▸ Text segment:
- - - - - - -

John Ford said that making a movie is like painting a picture with an army and in a lot of ways, making The Cove felt like we were making a film in a war zone. To make this film we needed people with a special set of skills, not necessarily filmmaking skills. World Champion free diver Mandy-Rae Cruickshank and her trainer/husband Kirk Krack helped us set the underwater cameras and microphones quickly and quietly in the cove. Simon Hutchins, a former electronics wizard for Her Majesty’s Royal Air Force, Canada, helped create an OPS Air Force of unmanned drones, a gyro-stabilized camera video camera mounted below a remote-controlled helicopter and a blimp for aerial surveillance. A former photo assistant of mine had gone on to become the head mold maker at a division of Lucas’s Industrial Light and Magic (now called Kerner Optical), and they made fake rocks to hide high-definition cameras and microphones. My buddy Charles Hambleton is no stranger to civil disobedience, he was arrested twice on the same day for trespassing while protesting Rocky Flats where they made nuclear triggers — he placed many of our rock/cameras in the cove. We stole past the cove guards and foiled the police by using military grade thermal cameras (which were not supposed to leave the U.S.) and diversionary techniques used by Special Forces. We made this film with more of a Mission Impossible Team than a documentary film crew and at one point in the editing, we realized that the covert footage we were shooting as B-roll for a possible making-of section of a DVD was one of the most compelling parts of the raw footage. We decided to incorporate that part of the story into our film.

- - - - - - -

▸ Data records:

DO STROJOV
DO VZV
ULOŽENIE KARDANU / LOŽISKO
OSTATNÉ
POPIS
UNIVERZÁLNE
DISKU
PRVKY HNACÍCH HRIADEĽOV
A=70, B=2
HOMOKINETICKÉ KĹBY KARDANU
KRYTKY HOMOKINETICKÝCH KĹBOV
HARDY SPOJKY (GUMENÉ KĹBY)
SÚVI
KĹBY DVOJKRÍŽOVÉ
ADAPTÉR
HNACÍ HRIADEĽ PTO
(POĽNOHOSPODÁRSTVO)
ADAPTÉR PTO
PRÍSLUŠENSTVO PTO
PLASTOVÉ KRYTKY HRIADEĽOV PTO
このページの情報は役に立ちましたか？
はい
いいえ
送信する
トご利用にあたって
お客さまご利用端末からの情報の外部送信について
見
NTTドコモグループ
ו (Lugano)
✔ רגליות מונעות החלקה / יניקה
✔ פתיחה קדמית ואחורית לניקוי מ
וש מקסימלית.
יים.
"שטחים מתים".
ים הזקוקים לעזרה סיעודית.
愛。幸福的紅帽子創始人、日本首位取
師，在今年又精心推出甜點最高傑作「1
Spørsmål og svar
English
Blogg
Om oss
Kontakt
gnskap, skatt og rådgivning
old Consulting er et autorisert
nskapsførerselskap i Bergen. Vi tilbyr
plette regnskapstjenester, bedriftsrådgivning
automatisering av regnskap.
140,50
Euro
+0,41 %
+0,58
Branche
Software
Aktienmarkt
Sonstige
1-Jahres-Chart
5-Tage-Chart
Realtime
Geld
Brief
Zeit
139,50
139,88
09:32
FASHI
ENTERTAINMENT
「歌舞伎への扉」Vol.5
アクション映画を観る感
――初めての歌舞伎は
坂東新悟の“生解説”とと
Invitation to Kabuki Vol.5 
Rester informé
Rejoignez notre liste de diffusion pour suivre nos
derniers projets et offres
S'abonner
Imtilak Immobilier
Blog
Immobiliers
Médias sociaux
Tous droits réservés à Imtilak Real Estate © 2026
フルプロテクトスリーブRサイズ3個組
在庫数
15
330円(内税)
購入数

- - - - - - -

▸ Questions on the material:
A) Answer these questions from the account of filming The Cove:
(i) Who helped set the underwater cameras and microphones in the cove?
(ii) What is the division of Lucas's Industrial Light and Magic now called?
(iii) What was Charles Hambleton protesting when he was arrested twice in one day?
B) List every item that the account of filming The Cove names as part of the "OPS Air Force" Simon Hutchins helped create.
C) Go on with the account of filming The Cove, starting after its final sentence.

▸ Answers by item number:
A)
(i) Mandy-Rae Cruickshank and Kirk Krack
(ii) Kerner Optical
(iii) Rocky Flats, where they made nuclear triggers

B)
- Unmanned drones
- A gyro-stabilized video camera mounted below a remote-controlled helicopter
- A blimp for aerial surveillance

C)
The result is that The Cove plays much more like a feature action adventure movie written by Steven King than a traditional documentary where you feel like you are taking medicine. From the opening minutes of The Cove, the viewer realizes that this is not an ordinary documentary. Like the filmmakers, the viewer is taken on an extraordinary adventure, a real-life mystery story that involves cover-ups, police chases, crimes against nature and the revelation of an ever-unraveling web of secrets that eventually expand to touch everyone. Because the story was unfolding and evolving so quickly we didn’t work with a script until principal photography was finished, which provided a challenge for producer Fisher Stevens. He brought in industry veterans writer Mark Monroe and editor Geoff Richman to tie the documentary thriller together in an unconventional way where exposition is revealed only to advance the story of the unfolding thriller. In the end we all created a film that you couldn’t have dreamt up and told a story I believe we would have missed completely if we left the offices working from a script. If The Cove finds an audience, it will be because we ignored industry conventions and let our passion to make a difference guide the story. Hopefully we also live up to Jim Clark’s expectations for the film — he hasn’t seen it yet.